- EXTRACT -
British theoretical physicist (born 1954)

Julia Mary Yeomans is a British theoretical physicist active in the fields of soft condensed matter and biological physics. She has served as Professor of Physics at the University of Oxford since 2002.

==Early life and education==
Yeomans was educated at the University of Oxford where she was an undergraduate student of Somerville College, Oxford, for her BA and a postgraduate student at Wolfson College, Oxford. She was awarded a Doctor of Philosophy degree in theoretical physics in 1979. where her doctoral research on critical phenomena in spin models was supervised by Robin Stinchcombe.

==Research and career==
After two years of working as a postdoctoral researcher at Cornell University with Michael E. Fisher, she was appointed a lecturer at the Department of Physics at the University of Southampton in 1981. In 1983, she moved to the University of Oxford where she became a professor in 2002.

Yeomans is a professor at the Rudolf Peierls centre for theoretical physics. Her research investigates theoretical modelling of processes in complex fluids including liquid crystals, drops on hydrophobic surfaces, microchannels, as well as bacteria.

Yeomans' research was presented for a younger and more general audience in Nature's Raincoats: Bio-inspired surface science at the Royal Society summer science exhibition in 2009.

===Honours and awards===
In 2012, Yeomans was awarded a European Research Council advanced research grant for her research proposal Microflow in complex environments.
In 2024 she was awarded a second advanced grant "Exploiting the Parallels between Active Matter and Mechanobiology".

She was elected a Fellow of the Royal Society (FRS) in 2013, where her nomination reads:

Julia Yeomans is distinguished for her development of novel numerical and analytical modelling tools to investigate a wide range of complex fluids. New approaches are needed for these materials because the physics covers a wide range of length and time scales, from details of microscopic molecular interactions to collective hydrodynamics. Yeomans' research, which combines her expertise in statistical physics with the power of modern computers, is multifaceted, covering self assembly at molecular and macroscopic levels, drops moving in microchannels and on superhydrophobic surfaces, the rheology of highly non-Newtonian fluids such as liquid crystals, and most recently, interactions between bacterial swimmers.

In 2021 she received the Sam Edwards Medal and Prize from the Institute of Physics, for her contributions to soft and active matter, statistical physics and biophysics. In 2024 she was awarded the Liquid Matter Prize from the European Physical Society.

Yeomans was appointed Officer of the Order of the British Empire (OBE) in the 2024 New Year Honours for services to physics.

In 2025, Yeomans was awarded the Dirac Medal and Prize from the Institute of Physics.

==Personal life==
Yeomans married chemistry professor Peter Hore in 1990.

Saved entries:
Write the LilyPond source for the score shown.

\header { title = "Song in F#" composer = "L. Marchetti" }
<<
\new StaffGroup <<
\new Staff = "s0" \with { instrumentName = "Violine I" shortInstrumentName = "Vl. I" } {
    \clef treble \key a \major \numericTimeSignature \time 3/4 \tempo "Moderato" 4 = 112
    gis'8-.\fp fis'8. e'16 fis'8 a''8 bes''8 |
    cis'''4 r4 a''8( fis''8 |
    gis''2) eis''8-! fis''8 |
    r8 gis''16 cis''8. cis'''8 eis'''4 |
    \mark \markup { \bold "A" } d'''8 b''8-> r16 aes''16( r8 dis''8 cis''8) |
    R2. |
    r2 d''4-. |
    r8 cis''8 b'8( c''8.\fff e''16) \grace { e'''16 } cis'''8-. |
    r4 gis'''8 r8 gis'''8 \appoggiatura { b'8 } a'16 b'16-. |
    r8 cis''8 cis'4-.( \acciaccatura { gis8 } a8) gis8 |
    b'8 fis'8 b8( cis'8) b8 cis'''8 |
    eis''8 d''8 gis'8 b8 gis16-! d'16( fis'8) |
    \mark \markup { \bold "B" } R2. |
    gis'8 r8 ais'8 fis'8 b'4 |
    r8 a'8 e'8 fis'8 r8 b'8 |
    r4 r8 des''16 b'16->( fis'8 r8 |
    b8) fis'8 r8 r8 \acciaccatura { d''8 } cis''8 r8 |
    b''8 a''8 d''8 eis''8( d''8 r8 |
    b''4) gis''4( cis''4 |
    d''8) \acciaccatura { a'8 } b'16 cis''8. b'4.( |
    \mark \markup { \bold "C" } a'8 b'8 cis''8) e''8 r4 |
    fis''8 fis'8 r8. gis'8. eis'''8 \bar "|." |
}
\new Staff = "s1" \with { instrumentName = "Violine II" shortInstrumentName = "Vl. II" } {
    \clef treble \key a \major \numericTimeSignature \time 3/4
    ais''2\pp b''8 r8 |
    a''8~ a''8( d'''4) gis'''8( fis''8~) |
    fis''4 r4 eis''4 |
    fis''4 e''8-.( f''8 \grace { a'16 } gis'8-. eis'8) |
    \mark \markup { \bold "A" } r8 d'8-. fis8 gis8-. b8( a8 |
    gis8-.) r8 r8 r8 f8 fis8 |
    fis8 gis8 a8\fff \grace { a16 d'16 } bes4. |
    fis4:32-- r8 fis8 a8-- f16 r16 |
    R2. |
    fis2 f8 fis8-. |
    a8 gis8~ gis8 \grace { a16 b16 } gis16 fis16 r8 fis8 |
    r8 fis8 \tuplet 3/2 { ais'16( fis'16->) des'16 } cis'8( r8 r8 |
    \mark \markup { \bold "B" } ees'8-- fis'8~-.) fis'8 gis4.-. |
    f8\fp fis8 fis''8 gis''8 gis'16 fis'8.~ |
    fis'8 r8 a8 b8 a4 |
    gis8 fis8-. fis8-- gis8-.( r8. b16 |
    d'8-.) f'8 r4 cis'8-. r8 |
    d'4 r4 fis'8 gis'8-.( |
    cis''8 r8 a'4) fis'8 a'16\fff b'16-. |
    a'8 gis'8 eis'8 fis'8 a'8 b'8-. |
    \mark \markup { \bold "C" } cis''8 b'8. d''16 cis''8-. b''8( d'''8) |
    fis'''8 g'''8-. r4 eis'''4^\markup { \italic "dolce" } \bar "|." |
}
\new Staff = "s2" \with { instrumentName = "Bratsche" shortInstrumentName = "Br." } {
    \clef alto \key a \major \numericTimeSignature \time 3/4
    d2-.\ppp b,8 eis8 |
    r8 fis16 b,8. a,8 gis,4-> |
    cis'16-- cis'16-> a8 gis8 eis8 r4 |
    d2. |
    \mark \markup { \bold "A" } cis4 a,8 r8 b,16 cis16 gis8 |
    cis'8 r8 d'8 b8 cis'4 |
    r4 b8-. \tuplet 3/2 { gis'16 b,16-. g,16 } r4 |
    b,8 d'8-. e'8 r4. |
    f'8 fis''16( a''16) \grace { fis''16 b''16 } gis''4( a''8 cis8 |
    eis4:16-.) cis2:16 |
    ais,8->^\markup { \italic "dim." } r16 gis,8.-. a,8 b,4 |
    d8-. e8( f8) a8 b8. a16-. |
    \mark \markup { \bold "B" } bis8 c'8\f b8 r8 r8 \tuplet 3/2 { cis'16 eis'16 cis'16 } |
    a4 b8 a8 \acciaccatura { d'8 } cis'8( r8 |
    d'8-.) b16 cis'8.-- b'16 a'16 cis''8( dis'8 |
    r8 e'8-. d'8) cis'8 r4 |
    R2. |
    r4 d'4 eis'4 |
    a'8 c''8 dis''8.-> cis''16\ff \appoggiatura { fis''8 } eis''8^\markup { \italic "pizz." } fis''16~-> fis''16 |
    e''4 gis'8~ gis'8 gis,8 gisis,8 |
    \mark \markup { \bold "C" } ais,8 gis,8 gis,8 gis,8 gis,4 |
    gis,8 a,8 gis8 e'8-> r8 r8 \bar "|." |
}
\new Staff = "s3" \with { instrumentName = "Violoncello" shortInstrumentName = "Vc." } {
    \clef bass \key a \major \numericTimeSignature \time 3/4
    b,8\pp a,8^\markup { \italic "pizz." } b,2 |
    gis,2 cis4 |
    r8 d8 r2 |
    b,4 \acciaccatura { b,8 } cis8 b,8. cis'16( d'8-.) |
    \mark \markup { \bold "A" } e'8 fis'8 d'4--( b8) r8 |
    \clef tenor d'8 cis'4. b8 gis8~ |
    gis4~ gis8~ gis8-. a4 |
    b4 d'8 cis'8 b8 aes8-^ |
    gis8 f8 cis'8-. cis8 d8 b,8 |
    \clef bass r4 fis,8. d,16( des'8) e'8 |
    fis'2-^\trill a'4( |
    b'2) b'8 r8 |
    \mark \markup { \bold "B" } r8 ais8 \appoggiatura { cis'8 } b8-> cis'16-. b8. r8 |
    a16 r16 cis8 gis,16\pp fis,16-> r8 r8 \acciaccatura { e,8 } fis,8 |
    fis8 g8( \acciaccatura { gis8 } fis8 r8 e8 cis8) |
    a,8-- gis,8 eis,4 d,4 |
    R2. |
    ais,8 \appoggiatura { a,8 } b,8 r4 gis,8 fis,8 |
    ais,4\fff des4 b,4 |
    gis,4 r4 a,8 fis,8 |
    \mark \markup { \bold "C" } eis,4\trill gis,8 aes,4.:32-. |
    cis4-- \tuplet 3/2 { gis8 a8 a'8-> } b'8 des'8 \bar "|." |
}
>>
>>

- WORK REQUIRED -
Copy out the entire profile of Julia Yeomans above word for word, with nothing left out or changed.

- TASK SOLUTION -
British theoretical physicist (born 1954)

Julia Mary Yeomans is a British theoretical physicist active in the fields of soft condensed matter and biological physics. She has served as Professor of Physics at the University of Oxford since 2002.

==Early life and education==
Yeomans was educated at the University of Oxford where she was an undergraduate student of Somerville College, Oxford, for her BA and a postgraduate student at Wolfson College, Oxford. She was awarded a Doctor of Philosophy degree in theoretical physics in 1979. where her doctoral research on critical phenomena in spin models was supervised by Robin Stinchcombe.

==Research and career==
After two years of working as a postdoctoral researcher at Cornell University with Michael E. Fisher, she was appointed a lecturer at the Department of Physics at the University of Southampton in 1981. In 1983, she moved to the University of Oxford where she became a professor in 2002.

Yeomans is a professor at the Rudolf Peierls centre for theoretical physics. Her research investigates theoretical modelling of processes in complex fluids including liquid crystals, drops on hydrophobic surfaces, microchannels, as well as bacteria.

Yeomans' research was presented for a younger and more general audience in Nature's Raincoats: Bio-inspired surface science at the Royal Society summer science exhibition in 2009.

===Honours and awards===
In 2012, Yeomans was awarded a European Research Council advanced research grant for her research proposal Microflow in complex environments.
In 2024 she was awarded a second advanced grant "Exploiting the Parallels between Active Matter and Mechanobiology".

She was elected a Fellow of the Royal Society (FRS) in 2013, where her nomination reads:

Julia Yeomans is distinguished for her development of novel numerical and analytical modelling tools to investigate a wide range of complex fluids. New approaches are needed for these materials because the physics covers a wide range of length and time scales, from details of microscopic molecular interactions to collective hydrodynamics. Yeomans' research, which combines her expertise in statistical physics with the power of modern computers, is multifaceted, covering self assembly at molecular and macroscopic levels, drops moving in microchannels and on superhydrophobic surfaces, the rheology of highly non-Newtonian fluids such as liquid crystals, and most recently, interactions between bacterial swimmers.

In 2021 she received the Sam Edwards Medal and Prize from the Institute of Physics, for her contributions to soft and active matter, statistical physics and biophysics. In 2024 she was awarded the Liquid Matter Prize from the European Physical Society.

Yeomans was appointed Officer of the Order of the British Empire (OBE) in the 2024 New Year Honours for services to physics.

In 2025, Yeomans was awarded the Dirac Medal and Prize from the Institute of Physics.

==Personal life==
Yeomans married chemistry professor Peter Hore in 1990.